Commissioners heard a grim report from Chief Executive Officer Bud Hufnagel last Tuesday.
“We’re in a place right now financially where we have to rethink where we’re going,” he said. “We’ve got to have our mess together, quite frankly. We’ve got to be making money every month, or breaking even.”
One week earlier, the hospital released a preliminary $11.3 million budget that projects a $30,000 surplus.
At the end of September the hospital’s net income was nearly $594,000 in the red, according to the most recent finance report issued Oct. 28.
The commissioners agreed to give staff time to put together a new proposal for the Nov. 25 board meeting. If a new plan of action is approved, the changes would be implemented before Jan. 1.
“It’s all about the survival of the hospital and how we can continue to operate, and I think we can do this,” Commissioner Jerry Tretwold said.
“It’s obvious we’ve got serious financial problems, and we have for a long time,” Chairman Dan Webster said.
The hospital is still focused on reducing warrants owed to Okanogan County, which totaled about $2.9 million in September but was paid down to $2.6 million once October’s property tax revenues came in, Chief Financial Officer Bomi Bharucha said.
“The district needs to be profitable in order to survive and pay down its debts – warrants being the largest one,” he said. “Many physicians have left including the latest announcement being Dr. (Joseph) Matel. The district has to adjust its model to be viable. The revised budget will be a further step in that direction. Many models are being considered as a variation to the preliminary budget.”
However, when it comes to determining what amount needs to be cut, Bharucha said, “No magical number exists since it all depends on volume, which we cannot control to a large extent.”
The hospital has been borrowing from the county since 1998, Hufnagel said.
Nearly a dozen physicians have left the area in the past few years and the hospital has been working on bringing more physicians. Two might currently be interested in relocating here, he said.
But further measures will need to be taken to get the hospital district out of the red.
That could include cutting 20 staff members – the hospital has about 103 full-time employees – and looking at restructuring departments and making cuts to obstetrics and other areas that aren’t profitable, such as the respiratory and cardiology department, Healthbeat Fitness Center and Advantage Durable Medical Equipment, both located in downtown Brewster.

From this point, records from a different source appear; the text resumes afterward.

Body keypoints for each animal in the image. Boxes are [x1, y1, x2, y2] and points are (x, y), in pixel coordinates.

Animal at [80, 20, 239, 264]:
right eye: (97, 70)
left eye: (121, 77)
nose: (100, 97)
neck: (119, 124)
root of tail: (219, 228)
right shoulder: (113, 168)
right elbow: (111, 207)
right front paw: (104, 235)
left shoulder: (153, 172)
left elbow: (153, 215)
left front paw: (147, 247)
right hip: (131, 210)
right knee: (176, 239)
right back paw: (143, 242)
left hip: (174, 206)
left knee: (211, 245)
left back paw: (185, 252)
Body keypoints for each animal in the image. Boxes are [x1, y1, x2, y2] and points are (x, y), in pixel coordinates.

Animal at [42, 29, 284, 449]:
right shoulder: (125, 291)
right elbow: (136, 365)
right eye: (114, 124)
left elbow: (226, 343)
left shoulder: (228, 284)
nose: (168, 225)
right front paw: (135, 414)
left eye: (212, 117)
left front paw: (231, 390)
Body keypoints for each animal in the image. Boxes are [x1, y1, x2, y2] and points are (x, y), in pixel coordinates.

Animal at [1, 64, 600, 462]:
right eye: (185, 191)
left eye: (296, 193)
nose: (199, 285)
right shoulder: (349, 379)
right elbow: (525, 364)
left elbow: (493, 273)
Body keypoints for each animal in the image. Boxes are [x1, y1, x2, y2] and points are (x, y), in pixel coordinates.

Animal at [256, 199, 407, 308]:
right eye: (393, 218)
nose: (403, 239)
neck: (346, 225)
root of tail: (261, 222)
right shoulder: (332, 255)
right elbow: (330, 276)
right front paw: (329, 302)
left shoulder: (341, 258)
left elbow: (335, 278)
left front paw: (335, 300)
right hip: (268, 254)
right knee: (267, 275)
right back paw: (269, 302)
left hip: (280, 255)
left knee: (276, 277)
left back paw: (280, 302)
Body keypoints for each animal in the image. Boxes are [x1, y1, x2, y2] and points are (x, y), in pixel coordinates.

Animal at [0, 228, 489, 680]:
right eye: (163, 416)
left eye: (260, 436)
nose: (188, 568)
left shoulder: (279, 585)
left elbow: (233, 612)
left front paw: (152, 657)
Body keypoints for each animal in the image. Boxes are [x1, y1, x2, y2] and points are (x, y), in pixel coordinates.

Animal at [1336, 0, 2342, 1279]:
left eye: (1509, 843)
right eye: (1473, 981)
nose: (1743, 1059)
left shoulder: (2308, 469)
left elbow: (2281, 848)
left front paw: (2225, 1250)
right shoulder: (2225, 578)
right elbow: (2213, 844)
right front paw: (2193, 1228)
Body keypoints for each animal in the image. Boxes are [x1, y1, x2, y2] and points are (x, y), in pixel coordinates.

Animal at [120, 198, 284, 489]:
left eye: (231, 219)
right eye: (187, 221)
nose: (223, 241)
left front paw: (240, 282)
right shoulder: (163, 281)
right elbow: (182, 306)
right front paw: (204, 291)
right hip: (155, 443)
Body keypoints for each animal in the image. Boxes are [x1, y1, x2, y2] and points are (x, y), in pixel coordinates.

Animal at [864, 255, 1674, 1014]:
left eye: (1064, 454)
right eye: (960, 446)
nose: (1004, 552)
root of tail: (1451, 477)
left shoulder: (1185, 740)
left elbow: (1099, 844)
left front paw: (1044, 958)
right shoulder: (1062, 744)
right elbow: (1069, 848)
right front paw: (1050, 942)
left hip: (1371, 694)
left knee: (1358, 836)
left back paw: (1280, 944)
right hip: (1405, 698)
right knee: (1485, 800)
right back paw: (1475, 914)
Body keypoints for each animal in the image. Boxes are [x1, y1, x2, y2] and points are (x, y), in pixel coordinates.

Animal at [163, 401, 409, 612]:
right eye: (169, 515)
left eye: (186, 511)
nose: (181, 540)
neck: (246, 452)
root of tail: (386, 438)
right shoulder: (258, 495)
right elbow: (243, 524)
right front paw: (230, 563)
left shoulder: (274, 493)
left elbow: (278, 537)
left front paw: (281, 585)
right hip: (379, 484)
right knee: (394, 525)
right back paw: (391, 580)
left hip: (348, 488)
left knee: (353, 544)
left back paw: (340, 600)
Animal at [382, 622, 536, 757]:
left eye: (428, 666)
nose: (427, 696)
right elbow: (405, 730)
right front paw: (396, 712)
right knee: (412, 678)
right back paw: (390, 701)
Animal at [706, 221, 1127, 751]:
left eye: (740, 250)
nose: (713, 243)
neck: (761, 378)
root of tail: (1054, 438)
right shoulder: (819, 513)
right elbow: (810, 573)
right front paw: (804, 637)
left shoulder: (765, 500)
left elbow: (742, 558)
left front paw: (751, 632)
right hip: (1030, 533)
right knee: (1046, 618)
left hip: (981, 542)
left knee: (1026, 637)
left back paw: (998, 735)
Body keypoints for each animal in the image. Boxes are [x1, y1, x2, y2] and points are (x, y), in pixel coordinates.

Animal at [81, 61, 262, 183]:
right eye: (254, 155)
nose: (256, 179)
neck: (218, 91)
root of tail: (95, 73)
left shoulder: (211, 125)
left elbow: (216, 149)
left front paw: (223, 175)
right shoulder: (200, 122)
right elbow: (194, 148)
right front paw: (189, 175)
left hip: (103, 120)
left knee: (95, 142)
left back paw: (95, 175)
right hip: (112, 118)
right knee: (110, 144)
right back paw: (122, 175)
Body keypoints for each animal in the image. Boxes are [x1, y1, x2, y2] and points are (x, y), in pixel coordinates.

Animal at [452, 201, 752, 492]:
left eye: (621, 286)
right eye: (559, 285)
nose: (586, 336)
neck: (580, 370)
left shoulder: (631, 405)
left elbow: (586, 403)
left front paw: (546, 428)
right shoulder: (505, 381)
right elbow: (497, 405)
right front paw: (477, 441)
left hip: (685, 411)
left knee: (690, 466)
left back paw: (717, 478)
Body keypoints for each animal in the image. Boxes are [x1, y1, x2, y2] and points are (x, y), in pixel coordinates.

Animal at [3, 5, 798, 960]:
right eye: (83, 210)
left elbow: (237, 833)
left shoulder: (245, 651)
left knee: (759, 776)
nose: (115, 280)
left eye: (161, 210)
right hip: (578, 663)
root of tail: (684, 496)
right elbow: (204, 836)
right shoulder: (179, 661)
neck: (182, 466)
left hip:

He said the hospital may end up combining departments that aren’t financially solvent with those that are.
In a series of community meetings last spring, one request from the limited feedback from residents was to have a 24-hour emergency room.
The state has also added new mandates: To continue as a critical access hospital, Three Rivers and others such as Mid-Valley Hospital in Omak and North Valley Hospital in Tonasket will have to provide acute care beds after Jan. 1.
Three Rivers will also have to keep a physician not just on call for the emergency room, but physically in the building at all times.
Currently, the hospital loses about $1.2 million per year to operate the emergency room, Hufnagel said.
“If you are a critical access hospital in the United States today, you might as well be a deer in a pen on opening day because the federal government is coming after us with a vengeance,” he said.
To mitigate the losses in emergency, the hospital may consider changing the emergency room trauma level to eliminate the need for an on-call surgeon. Other ideas include restructuring the surgery department so any non-emergent procedures are done during the day shift Monday through Friday, and outsourcing laundry services.
Hufnagel estimated the hospital loses at least $2,000 for every baby born, partly because a large number of patients are on Medicaid, which typically pays only about 60 percent of the total cost.
“I think it’s an extremely important service, but the problem is you have to have enough volume to carry it,” he said. “We do great work in there, but at the end of the day it’s costing us money.”
Dr. Keith Hanson expressed concerns with making cuts to or eliminating obstetrics.
“I think a lot of women want to come here to deliver their babies,” he said. “If obstetrics goes away – for some providers, that’s the favorite part of their practice. What are they going to do? Are they going to want to stay?”
Dr. James Wallace said he was drawn to Brewster because of its obstetrics program.
“I think that’s the most important service we provide,” he said.
The hospital is also continuing to look into becoming affiliated with a larger facility to further cut costs by sharing resources. So far, the most promising is the Wenatchee-based Confluence Health, Hufnagel said.
The facilities are exchanging information now. Affiliation could take anywhere from 18 months to two years.